> [Exercise objective]: Rewrite all the records below, changing "guitar tablature" to "tablature" and leaving everything else as it is.

> [Dataset records]:

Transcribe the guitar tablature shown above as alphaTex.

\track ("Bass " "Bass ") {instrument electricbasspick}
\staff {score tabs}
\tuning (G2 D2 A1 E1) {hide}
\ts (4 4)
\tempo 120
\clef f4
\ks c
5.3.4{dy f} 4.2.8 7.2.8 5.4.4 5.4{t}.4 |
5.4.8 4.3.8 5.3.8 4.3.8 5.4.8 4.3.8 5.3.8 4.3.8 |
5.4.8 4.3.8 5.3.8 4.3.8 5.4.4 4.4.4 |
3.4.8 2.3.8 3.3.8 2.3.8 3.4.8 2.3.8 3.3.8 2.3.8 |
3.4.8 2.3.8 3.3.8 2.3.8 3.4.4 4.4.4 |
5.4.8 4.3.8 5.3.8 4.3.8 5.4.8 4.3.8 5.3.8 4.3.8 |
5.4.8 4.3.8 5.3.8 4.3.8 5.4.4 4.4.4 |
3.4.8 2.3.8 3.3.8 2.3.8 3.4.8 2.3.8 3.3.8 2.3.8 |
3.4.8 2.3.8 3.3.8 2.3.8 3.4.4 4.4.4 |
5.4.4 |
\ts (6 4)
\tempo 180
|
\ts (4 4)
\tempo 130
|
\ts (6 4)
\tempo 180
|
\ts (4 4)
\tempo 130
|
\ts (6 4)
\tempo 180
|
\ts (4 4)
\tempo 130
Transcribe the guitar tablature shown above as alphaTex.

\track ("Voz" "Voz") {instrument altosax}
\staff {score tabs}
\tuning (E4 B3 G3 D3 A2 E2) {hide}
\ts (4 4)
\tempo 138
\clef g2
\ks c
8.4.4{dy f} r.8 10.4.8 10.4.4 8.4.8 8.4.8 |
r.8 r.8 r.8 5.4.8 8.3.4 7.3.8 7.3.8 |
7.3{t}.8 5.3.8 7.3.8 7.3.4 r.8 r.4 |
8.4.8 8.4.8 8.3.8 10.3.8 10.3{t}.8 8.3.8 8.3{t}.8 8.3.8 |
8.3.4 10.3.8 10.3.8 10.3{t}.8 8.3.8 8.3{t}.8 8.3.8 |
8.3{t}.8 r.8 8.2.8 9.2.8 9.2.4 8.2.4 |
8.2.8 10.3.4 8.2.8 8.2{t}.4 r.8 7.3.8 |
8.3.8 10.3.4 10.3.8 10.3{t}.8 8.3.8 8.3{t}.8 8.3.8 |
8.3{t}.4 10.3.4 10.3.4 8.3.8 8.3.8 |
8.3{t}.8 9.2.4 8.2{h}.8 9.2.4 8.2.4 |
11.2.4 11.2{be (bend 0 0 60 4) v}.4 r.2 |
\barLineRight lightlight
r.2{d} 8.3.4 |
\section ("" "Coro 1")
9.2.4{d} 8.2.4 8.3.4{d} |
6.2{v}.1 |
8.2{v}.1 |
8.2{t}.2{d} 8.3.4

> [Solved problem]:
Transcribe the tablature shown above as alphaTex.

\track ("Bass " "Bass ") {instrument electricbasspick}
\staff {score tabs}
\tuning (G2 D2 A1 E1) {hide}
\ts (4 4)
\tempo 120
\clef f4
\ks c
5.3.4{dy f} 4.2.8 7.2.8 5.4.4 5.4{t}.4 |
5.4.8 4.3.8 5.3.8 4.3.8 5.4.8 4.3.8 5.3.8 4.3.8 |
5.4.8 4.3.8 5.3.8 4.3.8 5.4.4 4.4.4 |
3.4.8 2.3.8 3.3.8 2.3.8 3.4.8 2.3.8 3.3.8 2.3.8 |
3.4.8 2.3.8 3.3.8 2.3.8 3.4.4 4.4.4 |
5.4.8 4.3.8 5.3.8 4.3.8 5.4.8 4.3.8 5.3.8 4.3.8 |
5.4.8 4.3.8 5.3.8 4.3.8 5.4.4 4.4.4 |
3.4.8 2.3.8 3.3.8 2.3.8 3.4.8 2.3.8 3.3.8 2.3.8 |
3.4.8 2.3.8 3.3.8 2.3.8 3.4.4 4.4.4 |
5.4.4 |
\ts (6 4)
\tempo 180
|
\ts (4 4)
\tempo 130
|
\ts (6 4)
\tempo 180
|
\ts (4 4)
\tempo 130
|
\ts (6 4)
\tempo 180
|
\ts (4 4)
\tempo 130
Transcribe the tablature shown above as alphaTex.

\track ("Voz" "Voz") {instrument altosax}
\staff {score tabs}
\tuning (E4 B3 G3 D3 A2 E2) {hide}
\ts (4 4)
\tempo 138
\clef g2
\ks c
8.4.4{dy f} r.8 10.4.8 10.4.4 8.4.8 8.4.8 |
r.8 r.8 r.8 5.4.8 8.3.4 7.3.8 7.3.8 |
7.3{t}.8 5.3.8 7.3.8 7.3.4 r.8 r.4 |
8.4.8 8.4.8 8.3.8 10.3.8 10.3{t}.8 8.3.8 8.3{t}.8 8.3.8 |
8.3.4 10.3.8 10.3.8 10.3{t}.8 8.3.8 8.3{t}.8 8.3.8 |
8.3{t}.8 r.8 8.2.8 9.2.8 9.2.4 8.2.4 |
8.2.8 10.3.4 8.2.8 8.2{t}.4 r.8 7.3.8 |
8.3.8 10.3.4 10.3.8 10.3{t}.8 8.3.8 8.3{t}.8 8.3.8 |
8.3{t}.4 10.3.4 10.3.4 8.3.8 8.3.8 |
8.3{t}.8 9.2.4 8.2{h}.8 9.2.4 8.2.4 |
11.2.4 11.2{be (bend 0 0 60 4) v}.4 r.2 |
\barLineRight lightlight
r.2{d} 8.3.4 |
\section ("" "Coro 1")
9.2.4{d} 8.2.4 8.3.4{d} |
6.2{v}.1 |
8.2{v}.1 |
8.2{t}.2{d} 8.3.4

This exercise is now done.